▶ [Extract]:
-- Opening Marker --
Content-addressable compute cache with git semantics

These details have not been verified by PyPI

Project links

Repository

Project description

cashet

Content-addressable compute cache with git semantics
Run a function once. Get the same result instantly every time after that.

Install · Quick Start · Why · Use Cases · CLI · API · How It Works

Install

Global CLI tool (recommended):

uv tool install cashet
# or
pipx install cashet

Then use the CLI anywhere:

cashet --help

In a project (library + CLI):

uv add cashet
# or
pip install cashet

This installs cashet as both an importable Python library (from cashet import Client) and a project-local CLI (uv run cashet).
-- Closing Marker --
▶ [Work task]: Repeat the stretch of the cashet package page from "Project links" through "time after that.", renaming "function" to "computation" wherever it occurs. The records that follow have no connection to the cashet package page.

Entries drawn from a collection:
-- Opening Marker --
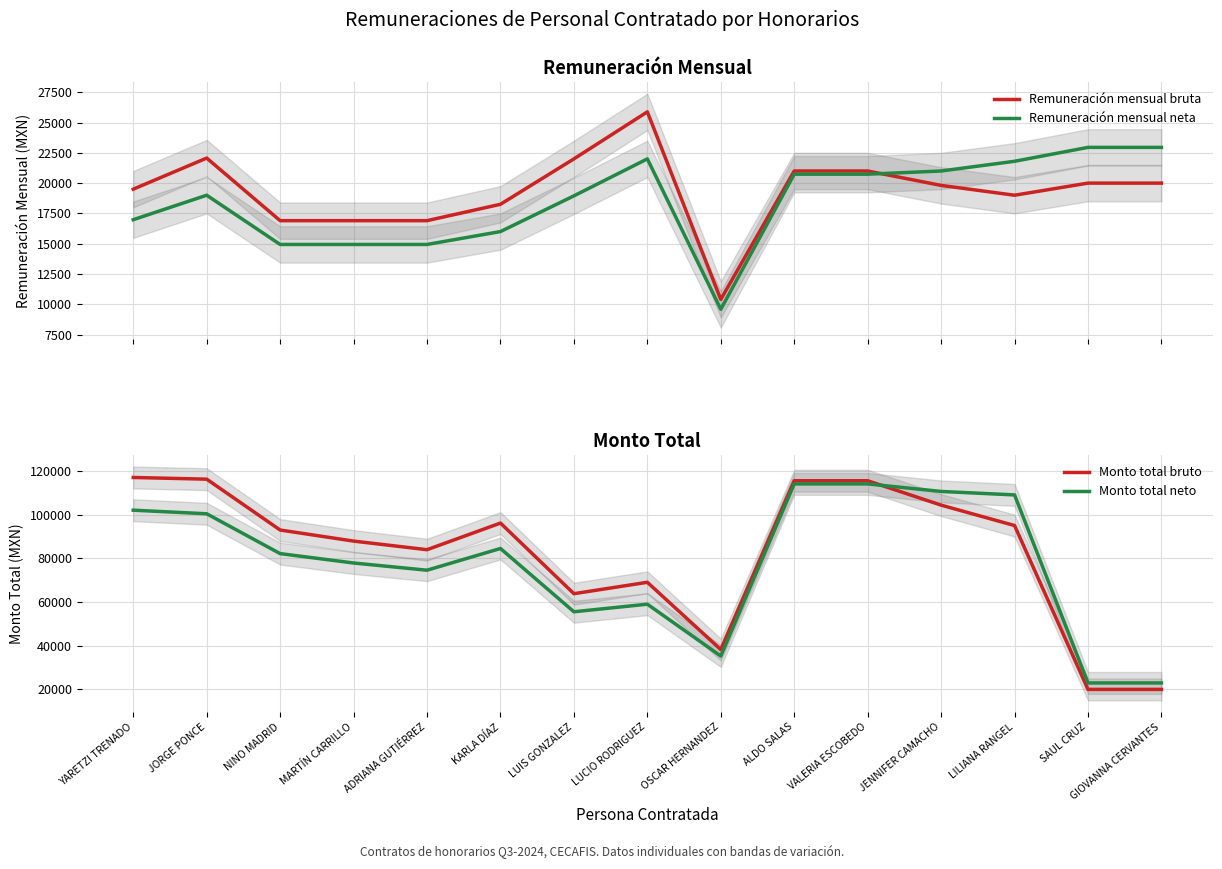

Reading left to right, list all the values displayed in this chart.

Remuneración mensual bruta: YARETZI TRENADO=19500.0	JORGE PONCE=22067.5	NINO MADRID=16900.0	MARTÍN CARRILLO=16900.0	ADRIANA GUTIÉRREZ=16900.0	KARLA DÍAZ=18252.6	LUIS GONZALEZ=22000.0	LUCIO RODRIGUEZ=25882.3	OSCAR HERNANDEZ=10396.7	ALDO SALAS=21000.0	VALERIA ESCOBEDO=21000.0	JENNIFER CAMACHO=19811.3	LILIANA RANGEL=19000.0	SAUL CRUZ=20000.0	GIOVANNA CERVANTES=20000.0
Remuneración mensual neta: YARETZI TRENADO=16980.9	JORGE PONCE=19000.0	NINO MADRID=14936.3	MARTÍN CARRILLO=14936.3	ADRIANA GUTIÉRREZ=14936.3	KARLA DÍAZ=16000.0	LUIS GONZALEZ=18946.9	LUCIO RODRIGUEZ=22000.0	OSCAR HERNANDEZ=9584.5	ALDO SALAS=20737.5	VALERIA ESCOBEDO=20737.5	JENNIFER CAMACHO=21000.0	LILIANA RANGEL=21802.5	SAUL CRUZ=22950.0	GIOVANNA CERVANTES=22950.0
Monto total bruto: YARETZI TRENADO=117000.0	JORGE PONCE=116222.2	NINO MADRID=92950.0	MARTÍN CARRILLO=87880.0	ADRIANA GUTIÉRREZ=83936.7	KARLA DÍAZ=96130.6	LUIS GONZALEZ=63800.0	LUCIO RODRIGUEZ=69019.6	OSCAR HERNANDEZ=38207.7	ALDO SALAS=115500.0	VALERIA ESCOBEDO=115500.0	JENNIFER CAMACHO=104339.6	LILIANA RANGEL=95000.0	SAUL CRUZ=20000.0	GIOVANNA CERVANTES=20000.0
Monto total neto: YARETZI TRENADO=102024.4	JORGE PONCE=100380.6	NINO MADRID=82149.5	MARTÍN CARRILLO=77850.1	ADRIANA GUTIÉRREZ=74554.8	KARLA DÍAZ=84494.3	LUIS GONZALEZ=55527.0	LUCIO RODRIGUEZ=59000.9	OSCAR HERNANDEZ=35262.0	ALDO SALAS=114056.2	VALERIA ESCOBEDO=114056.2	JENNIFER CAMACHO=110600.0	LILIANA RANGEL=109012.5	SAUL CRUZ=22950.0	GIOVANNA CERVANTES=22950.0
-- Closing Marker --
▶ [Result of this exercise]:
Project links

Repository

Project description

cashet

Content-addressable compute cache with git semantics
Run a computation once. Get the same result instantly every time after that.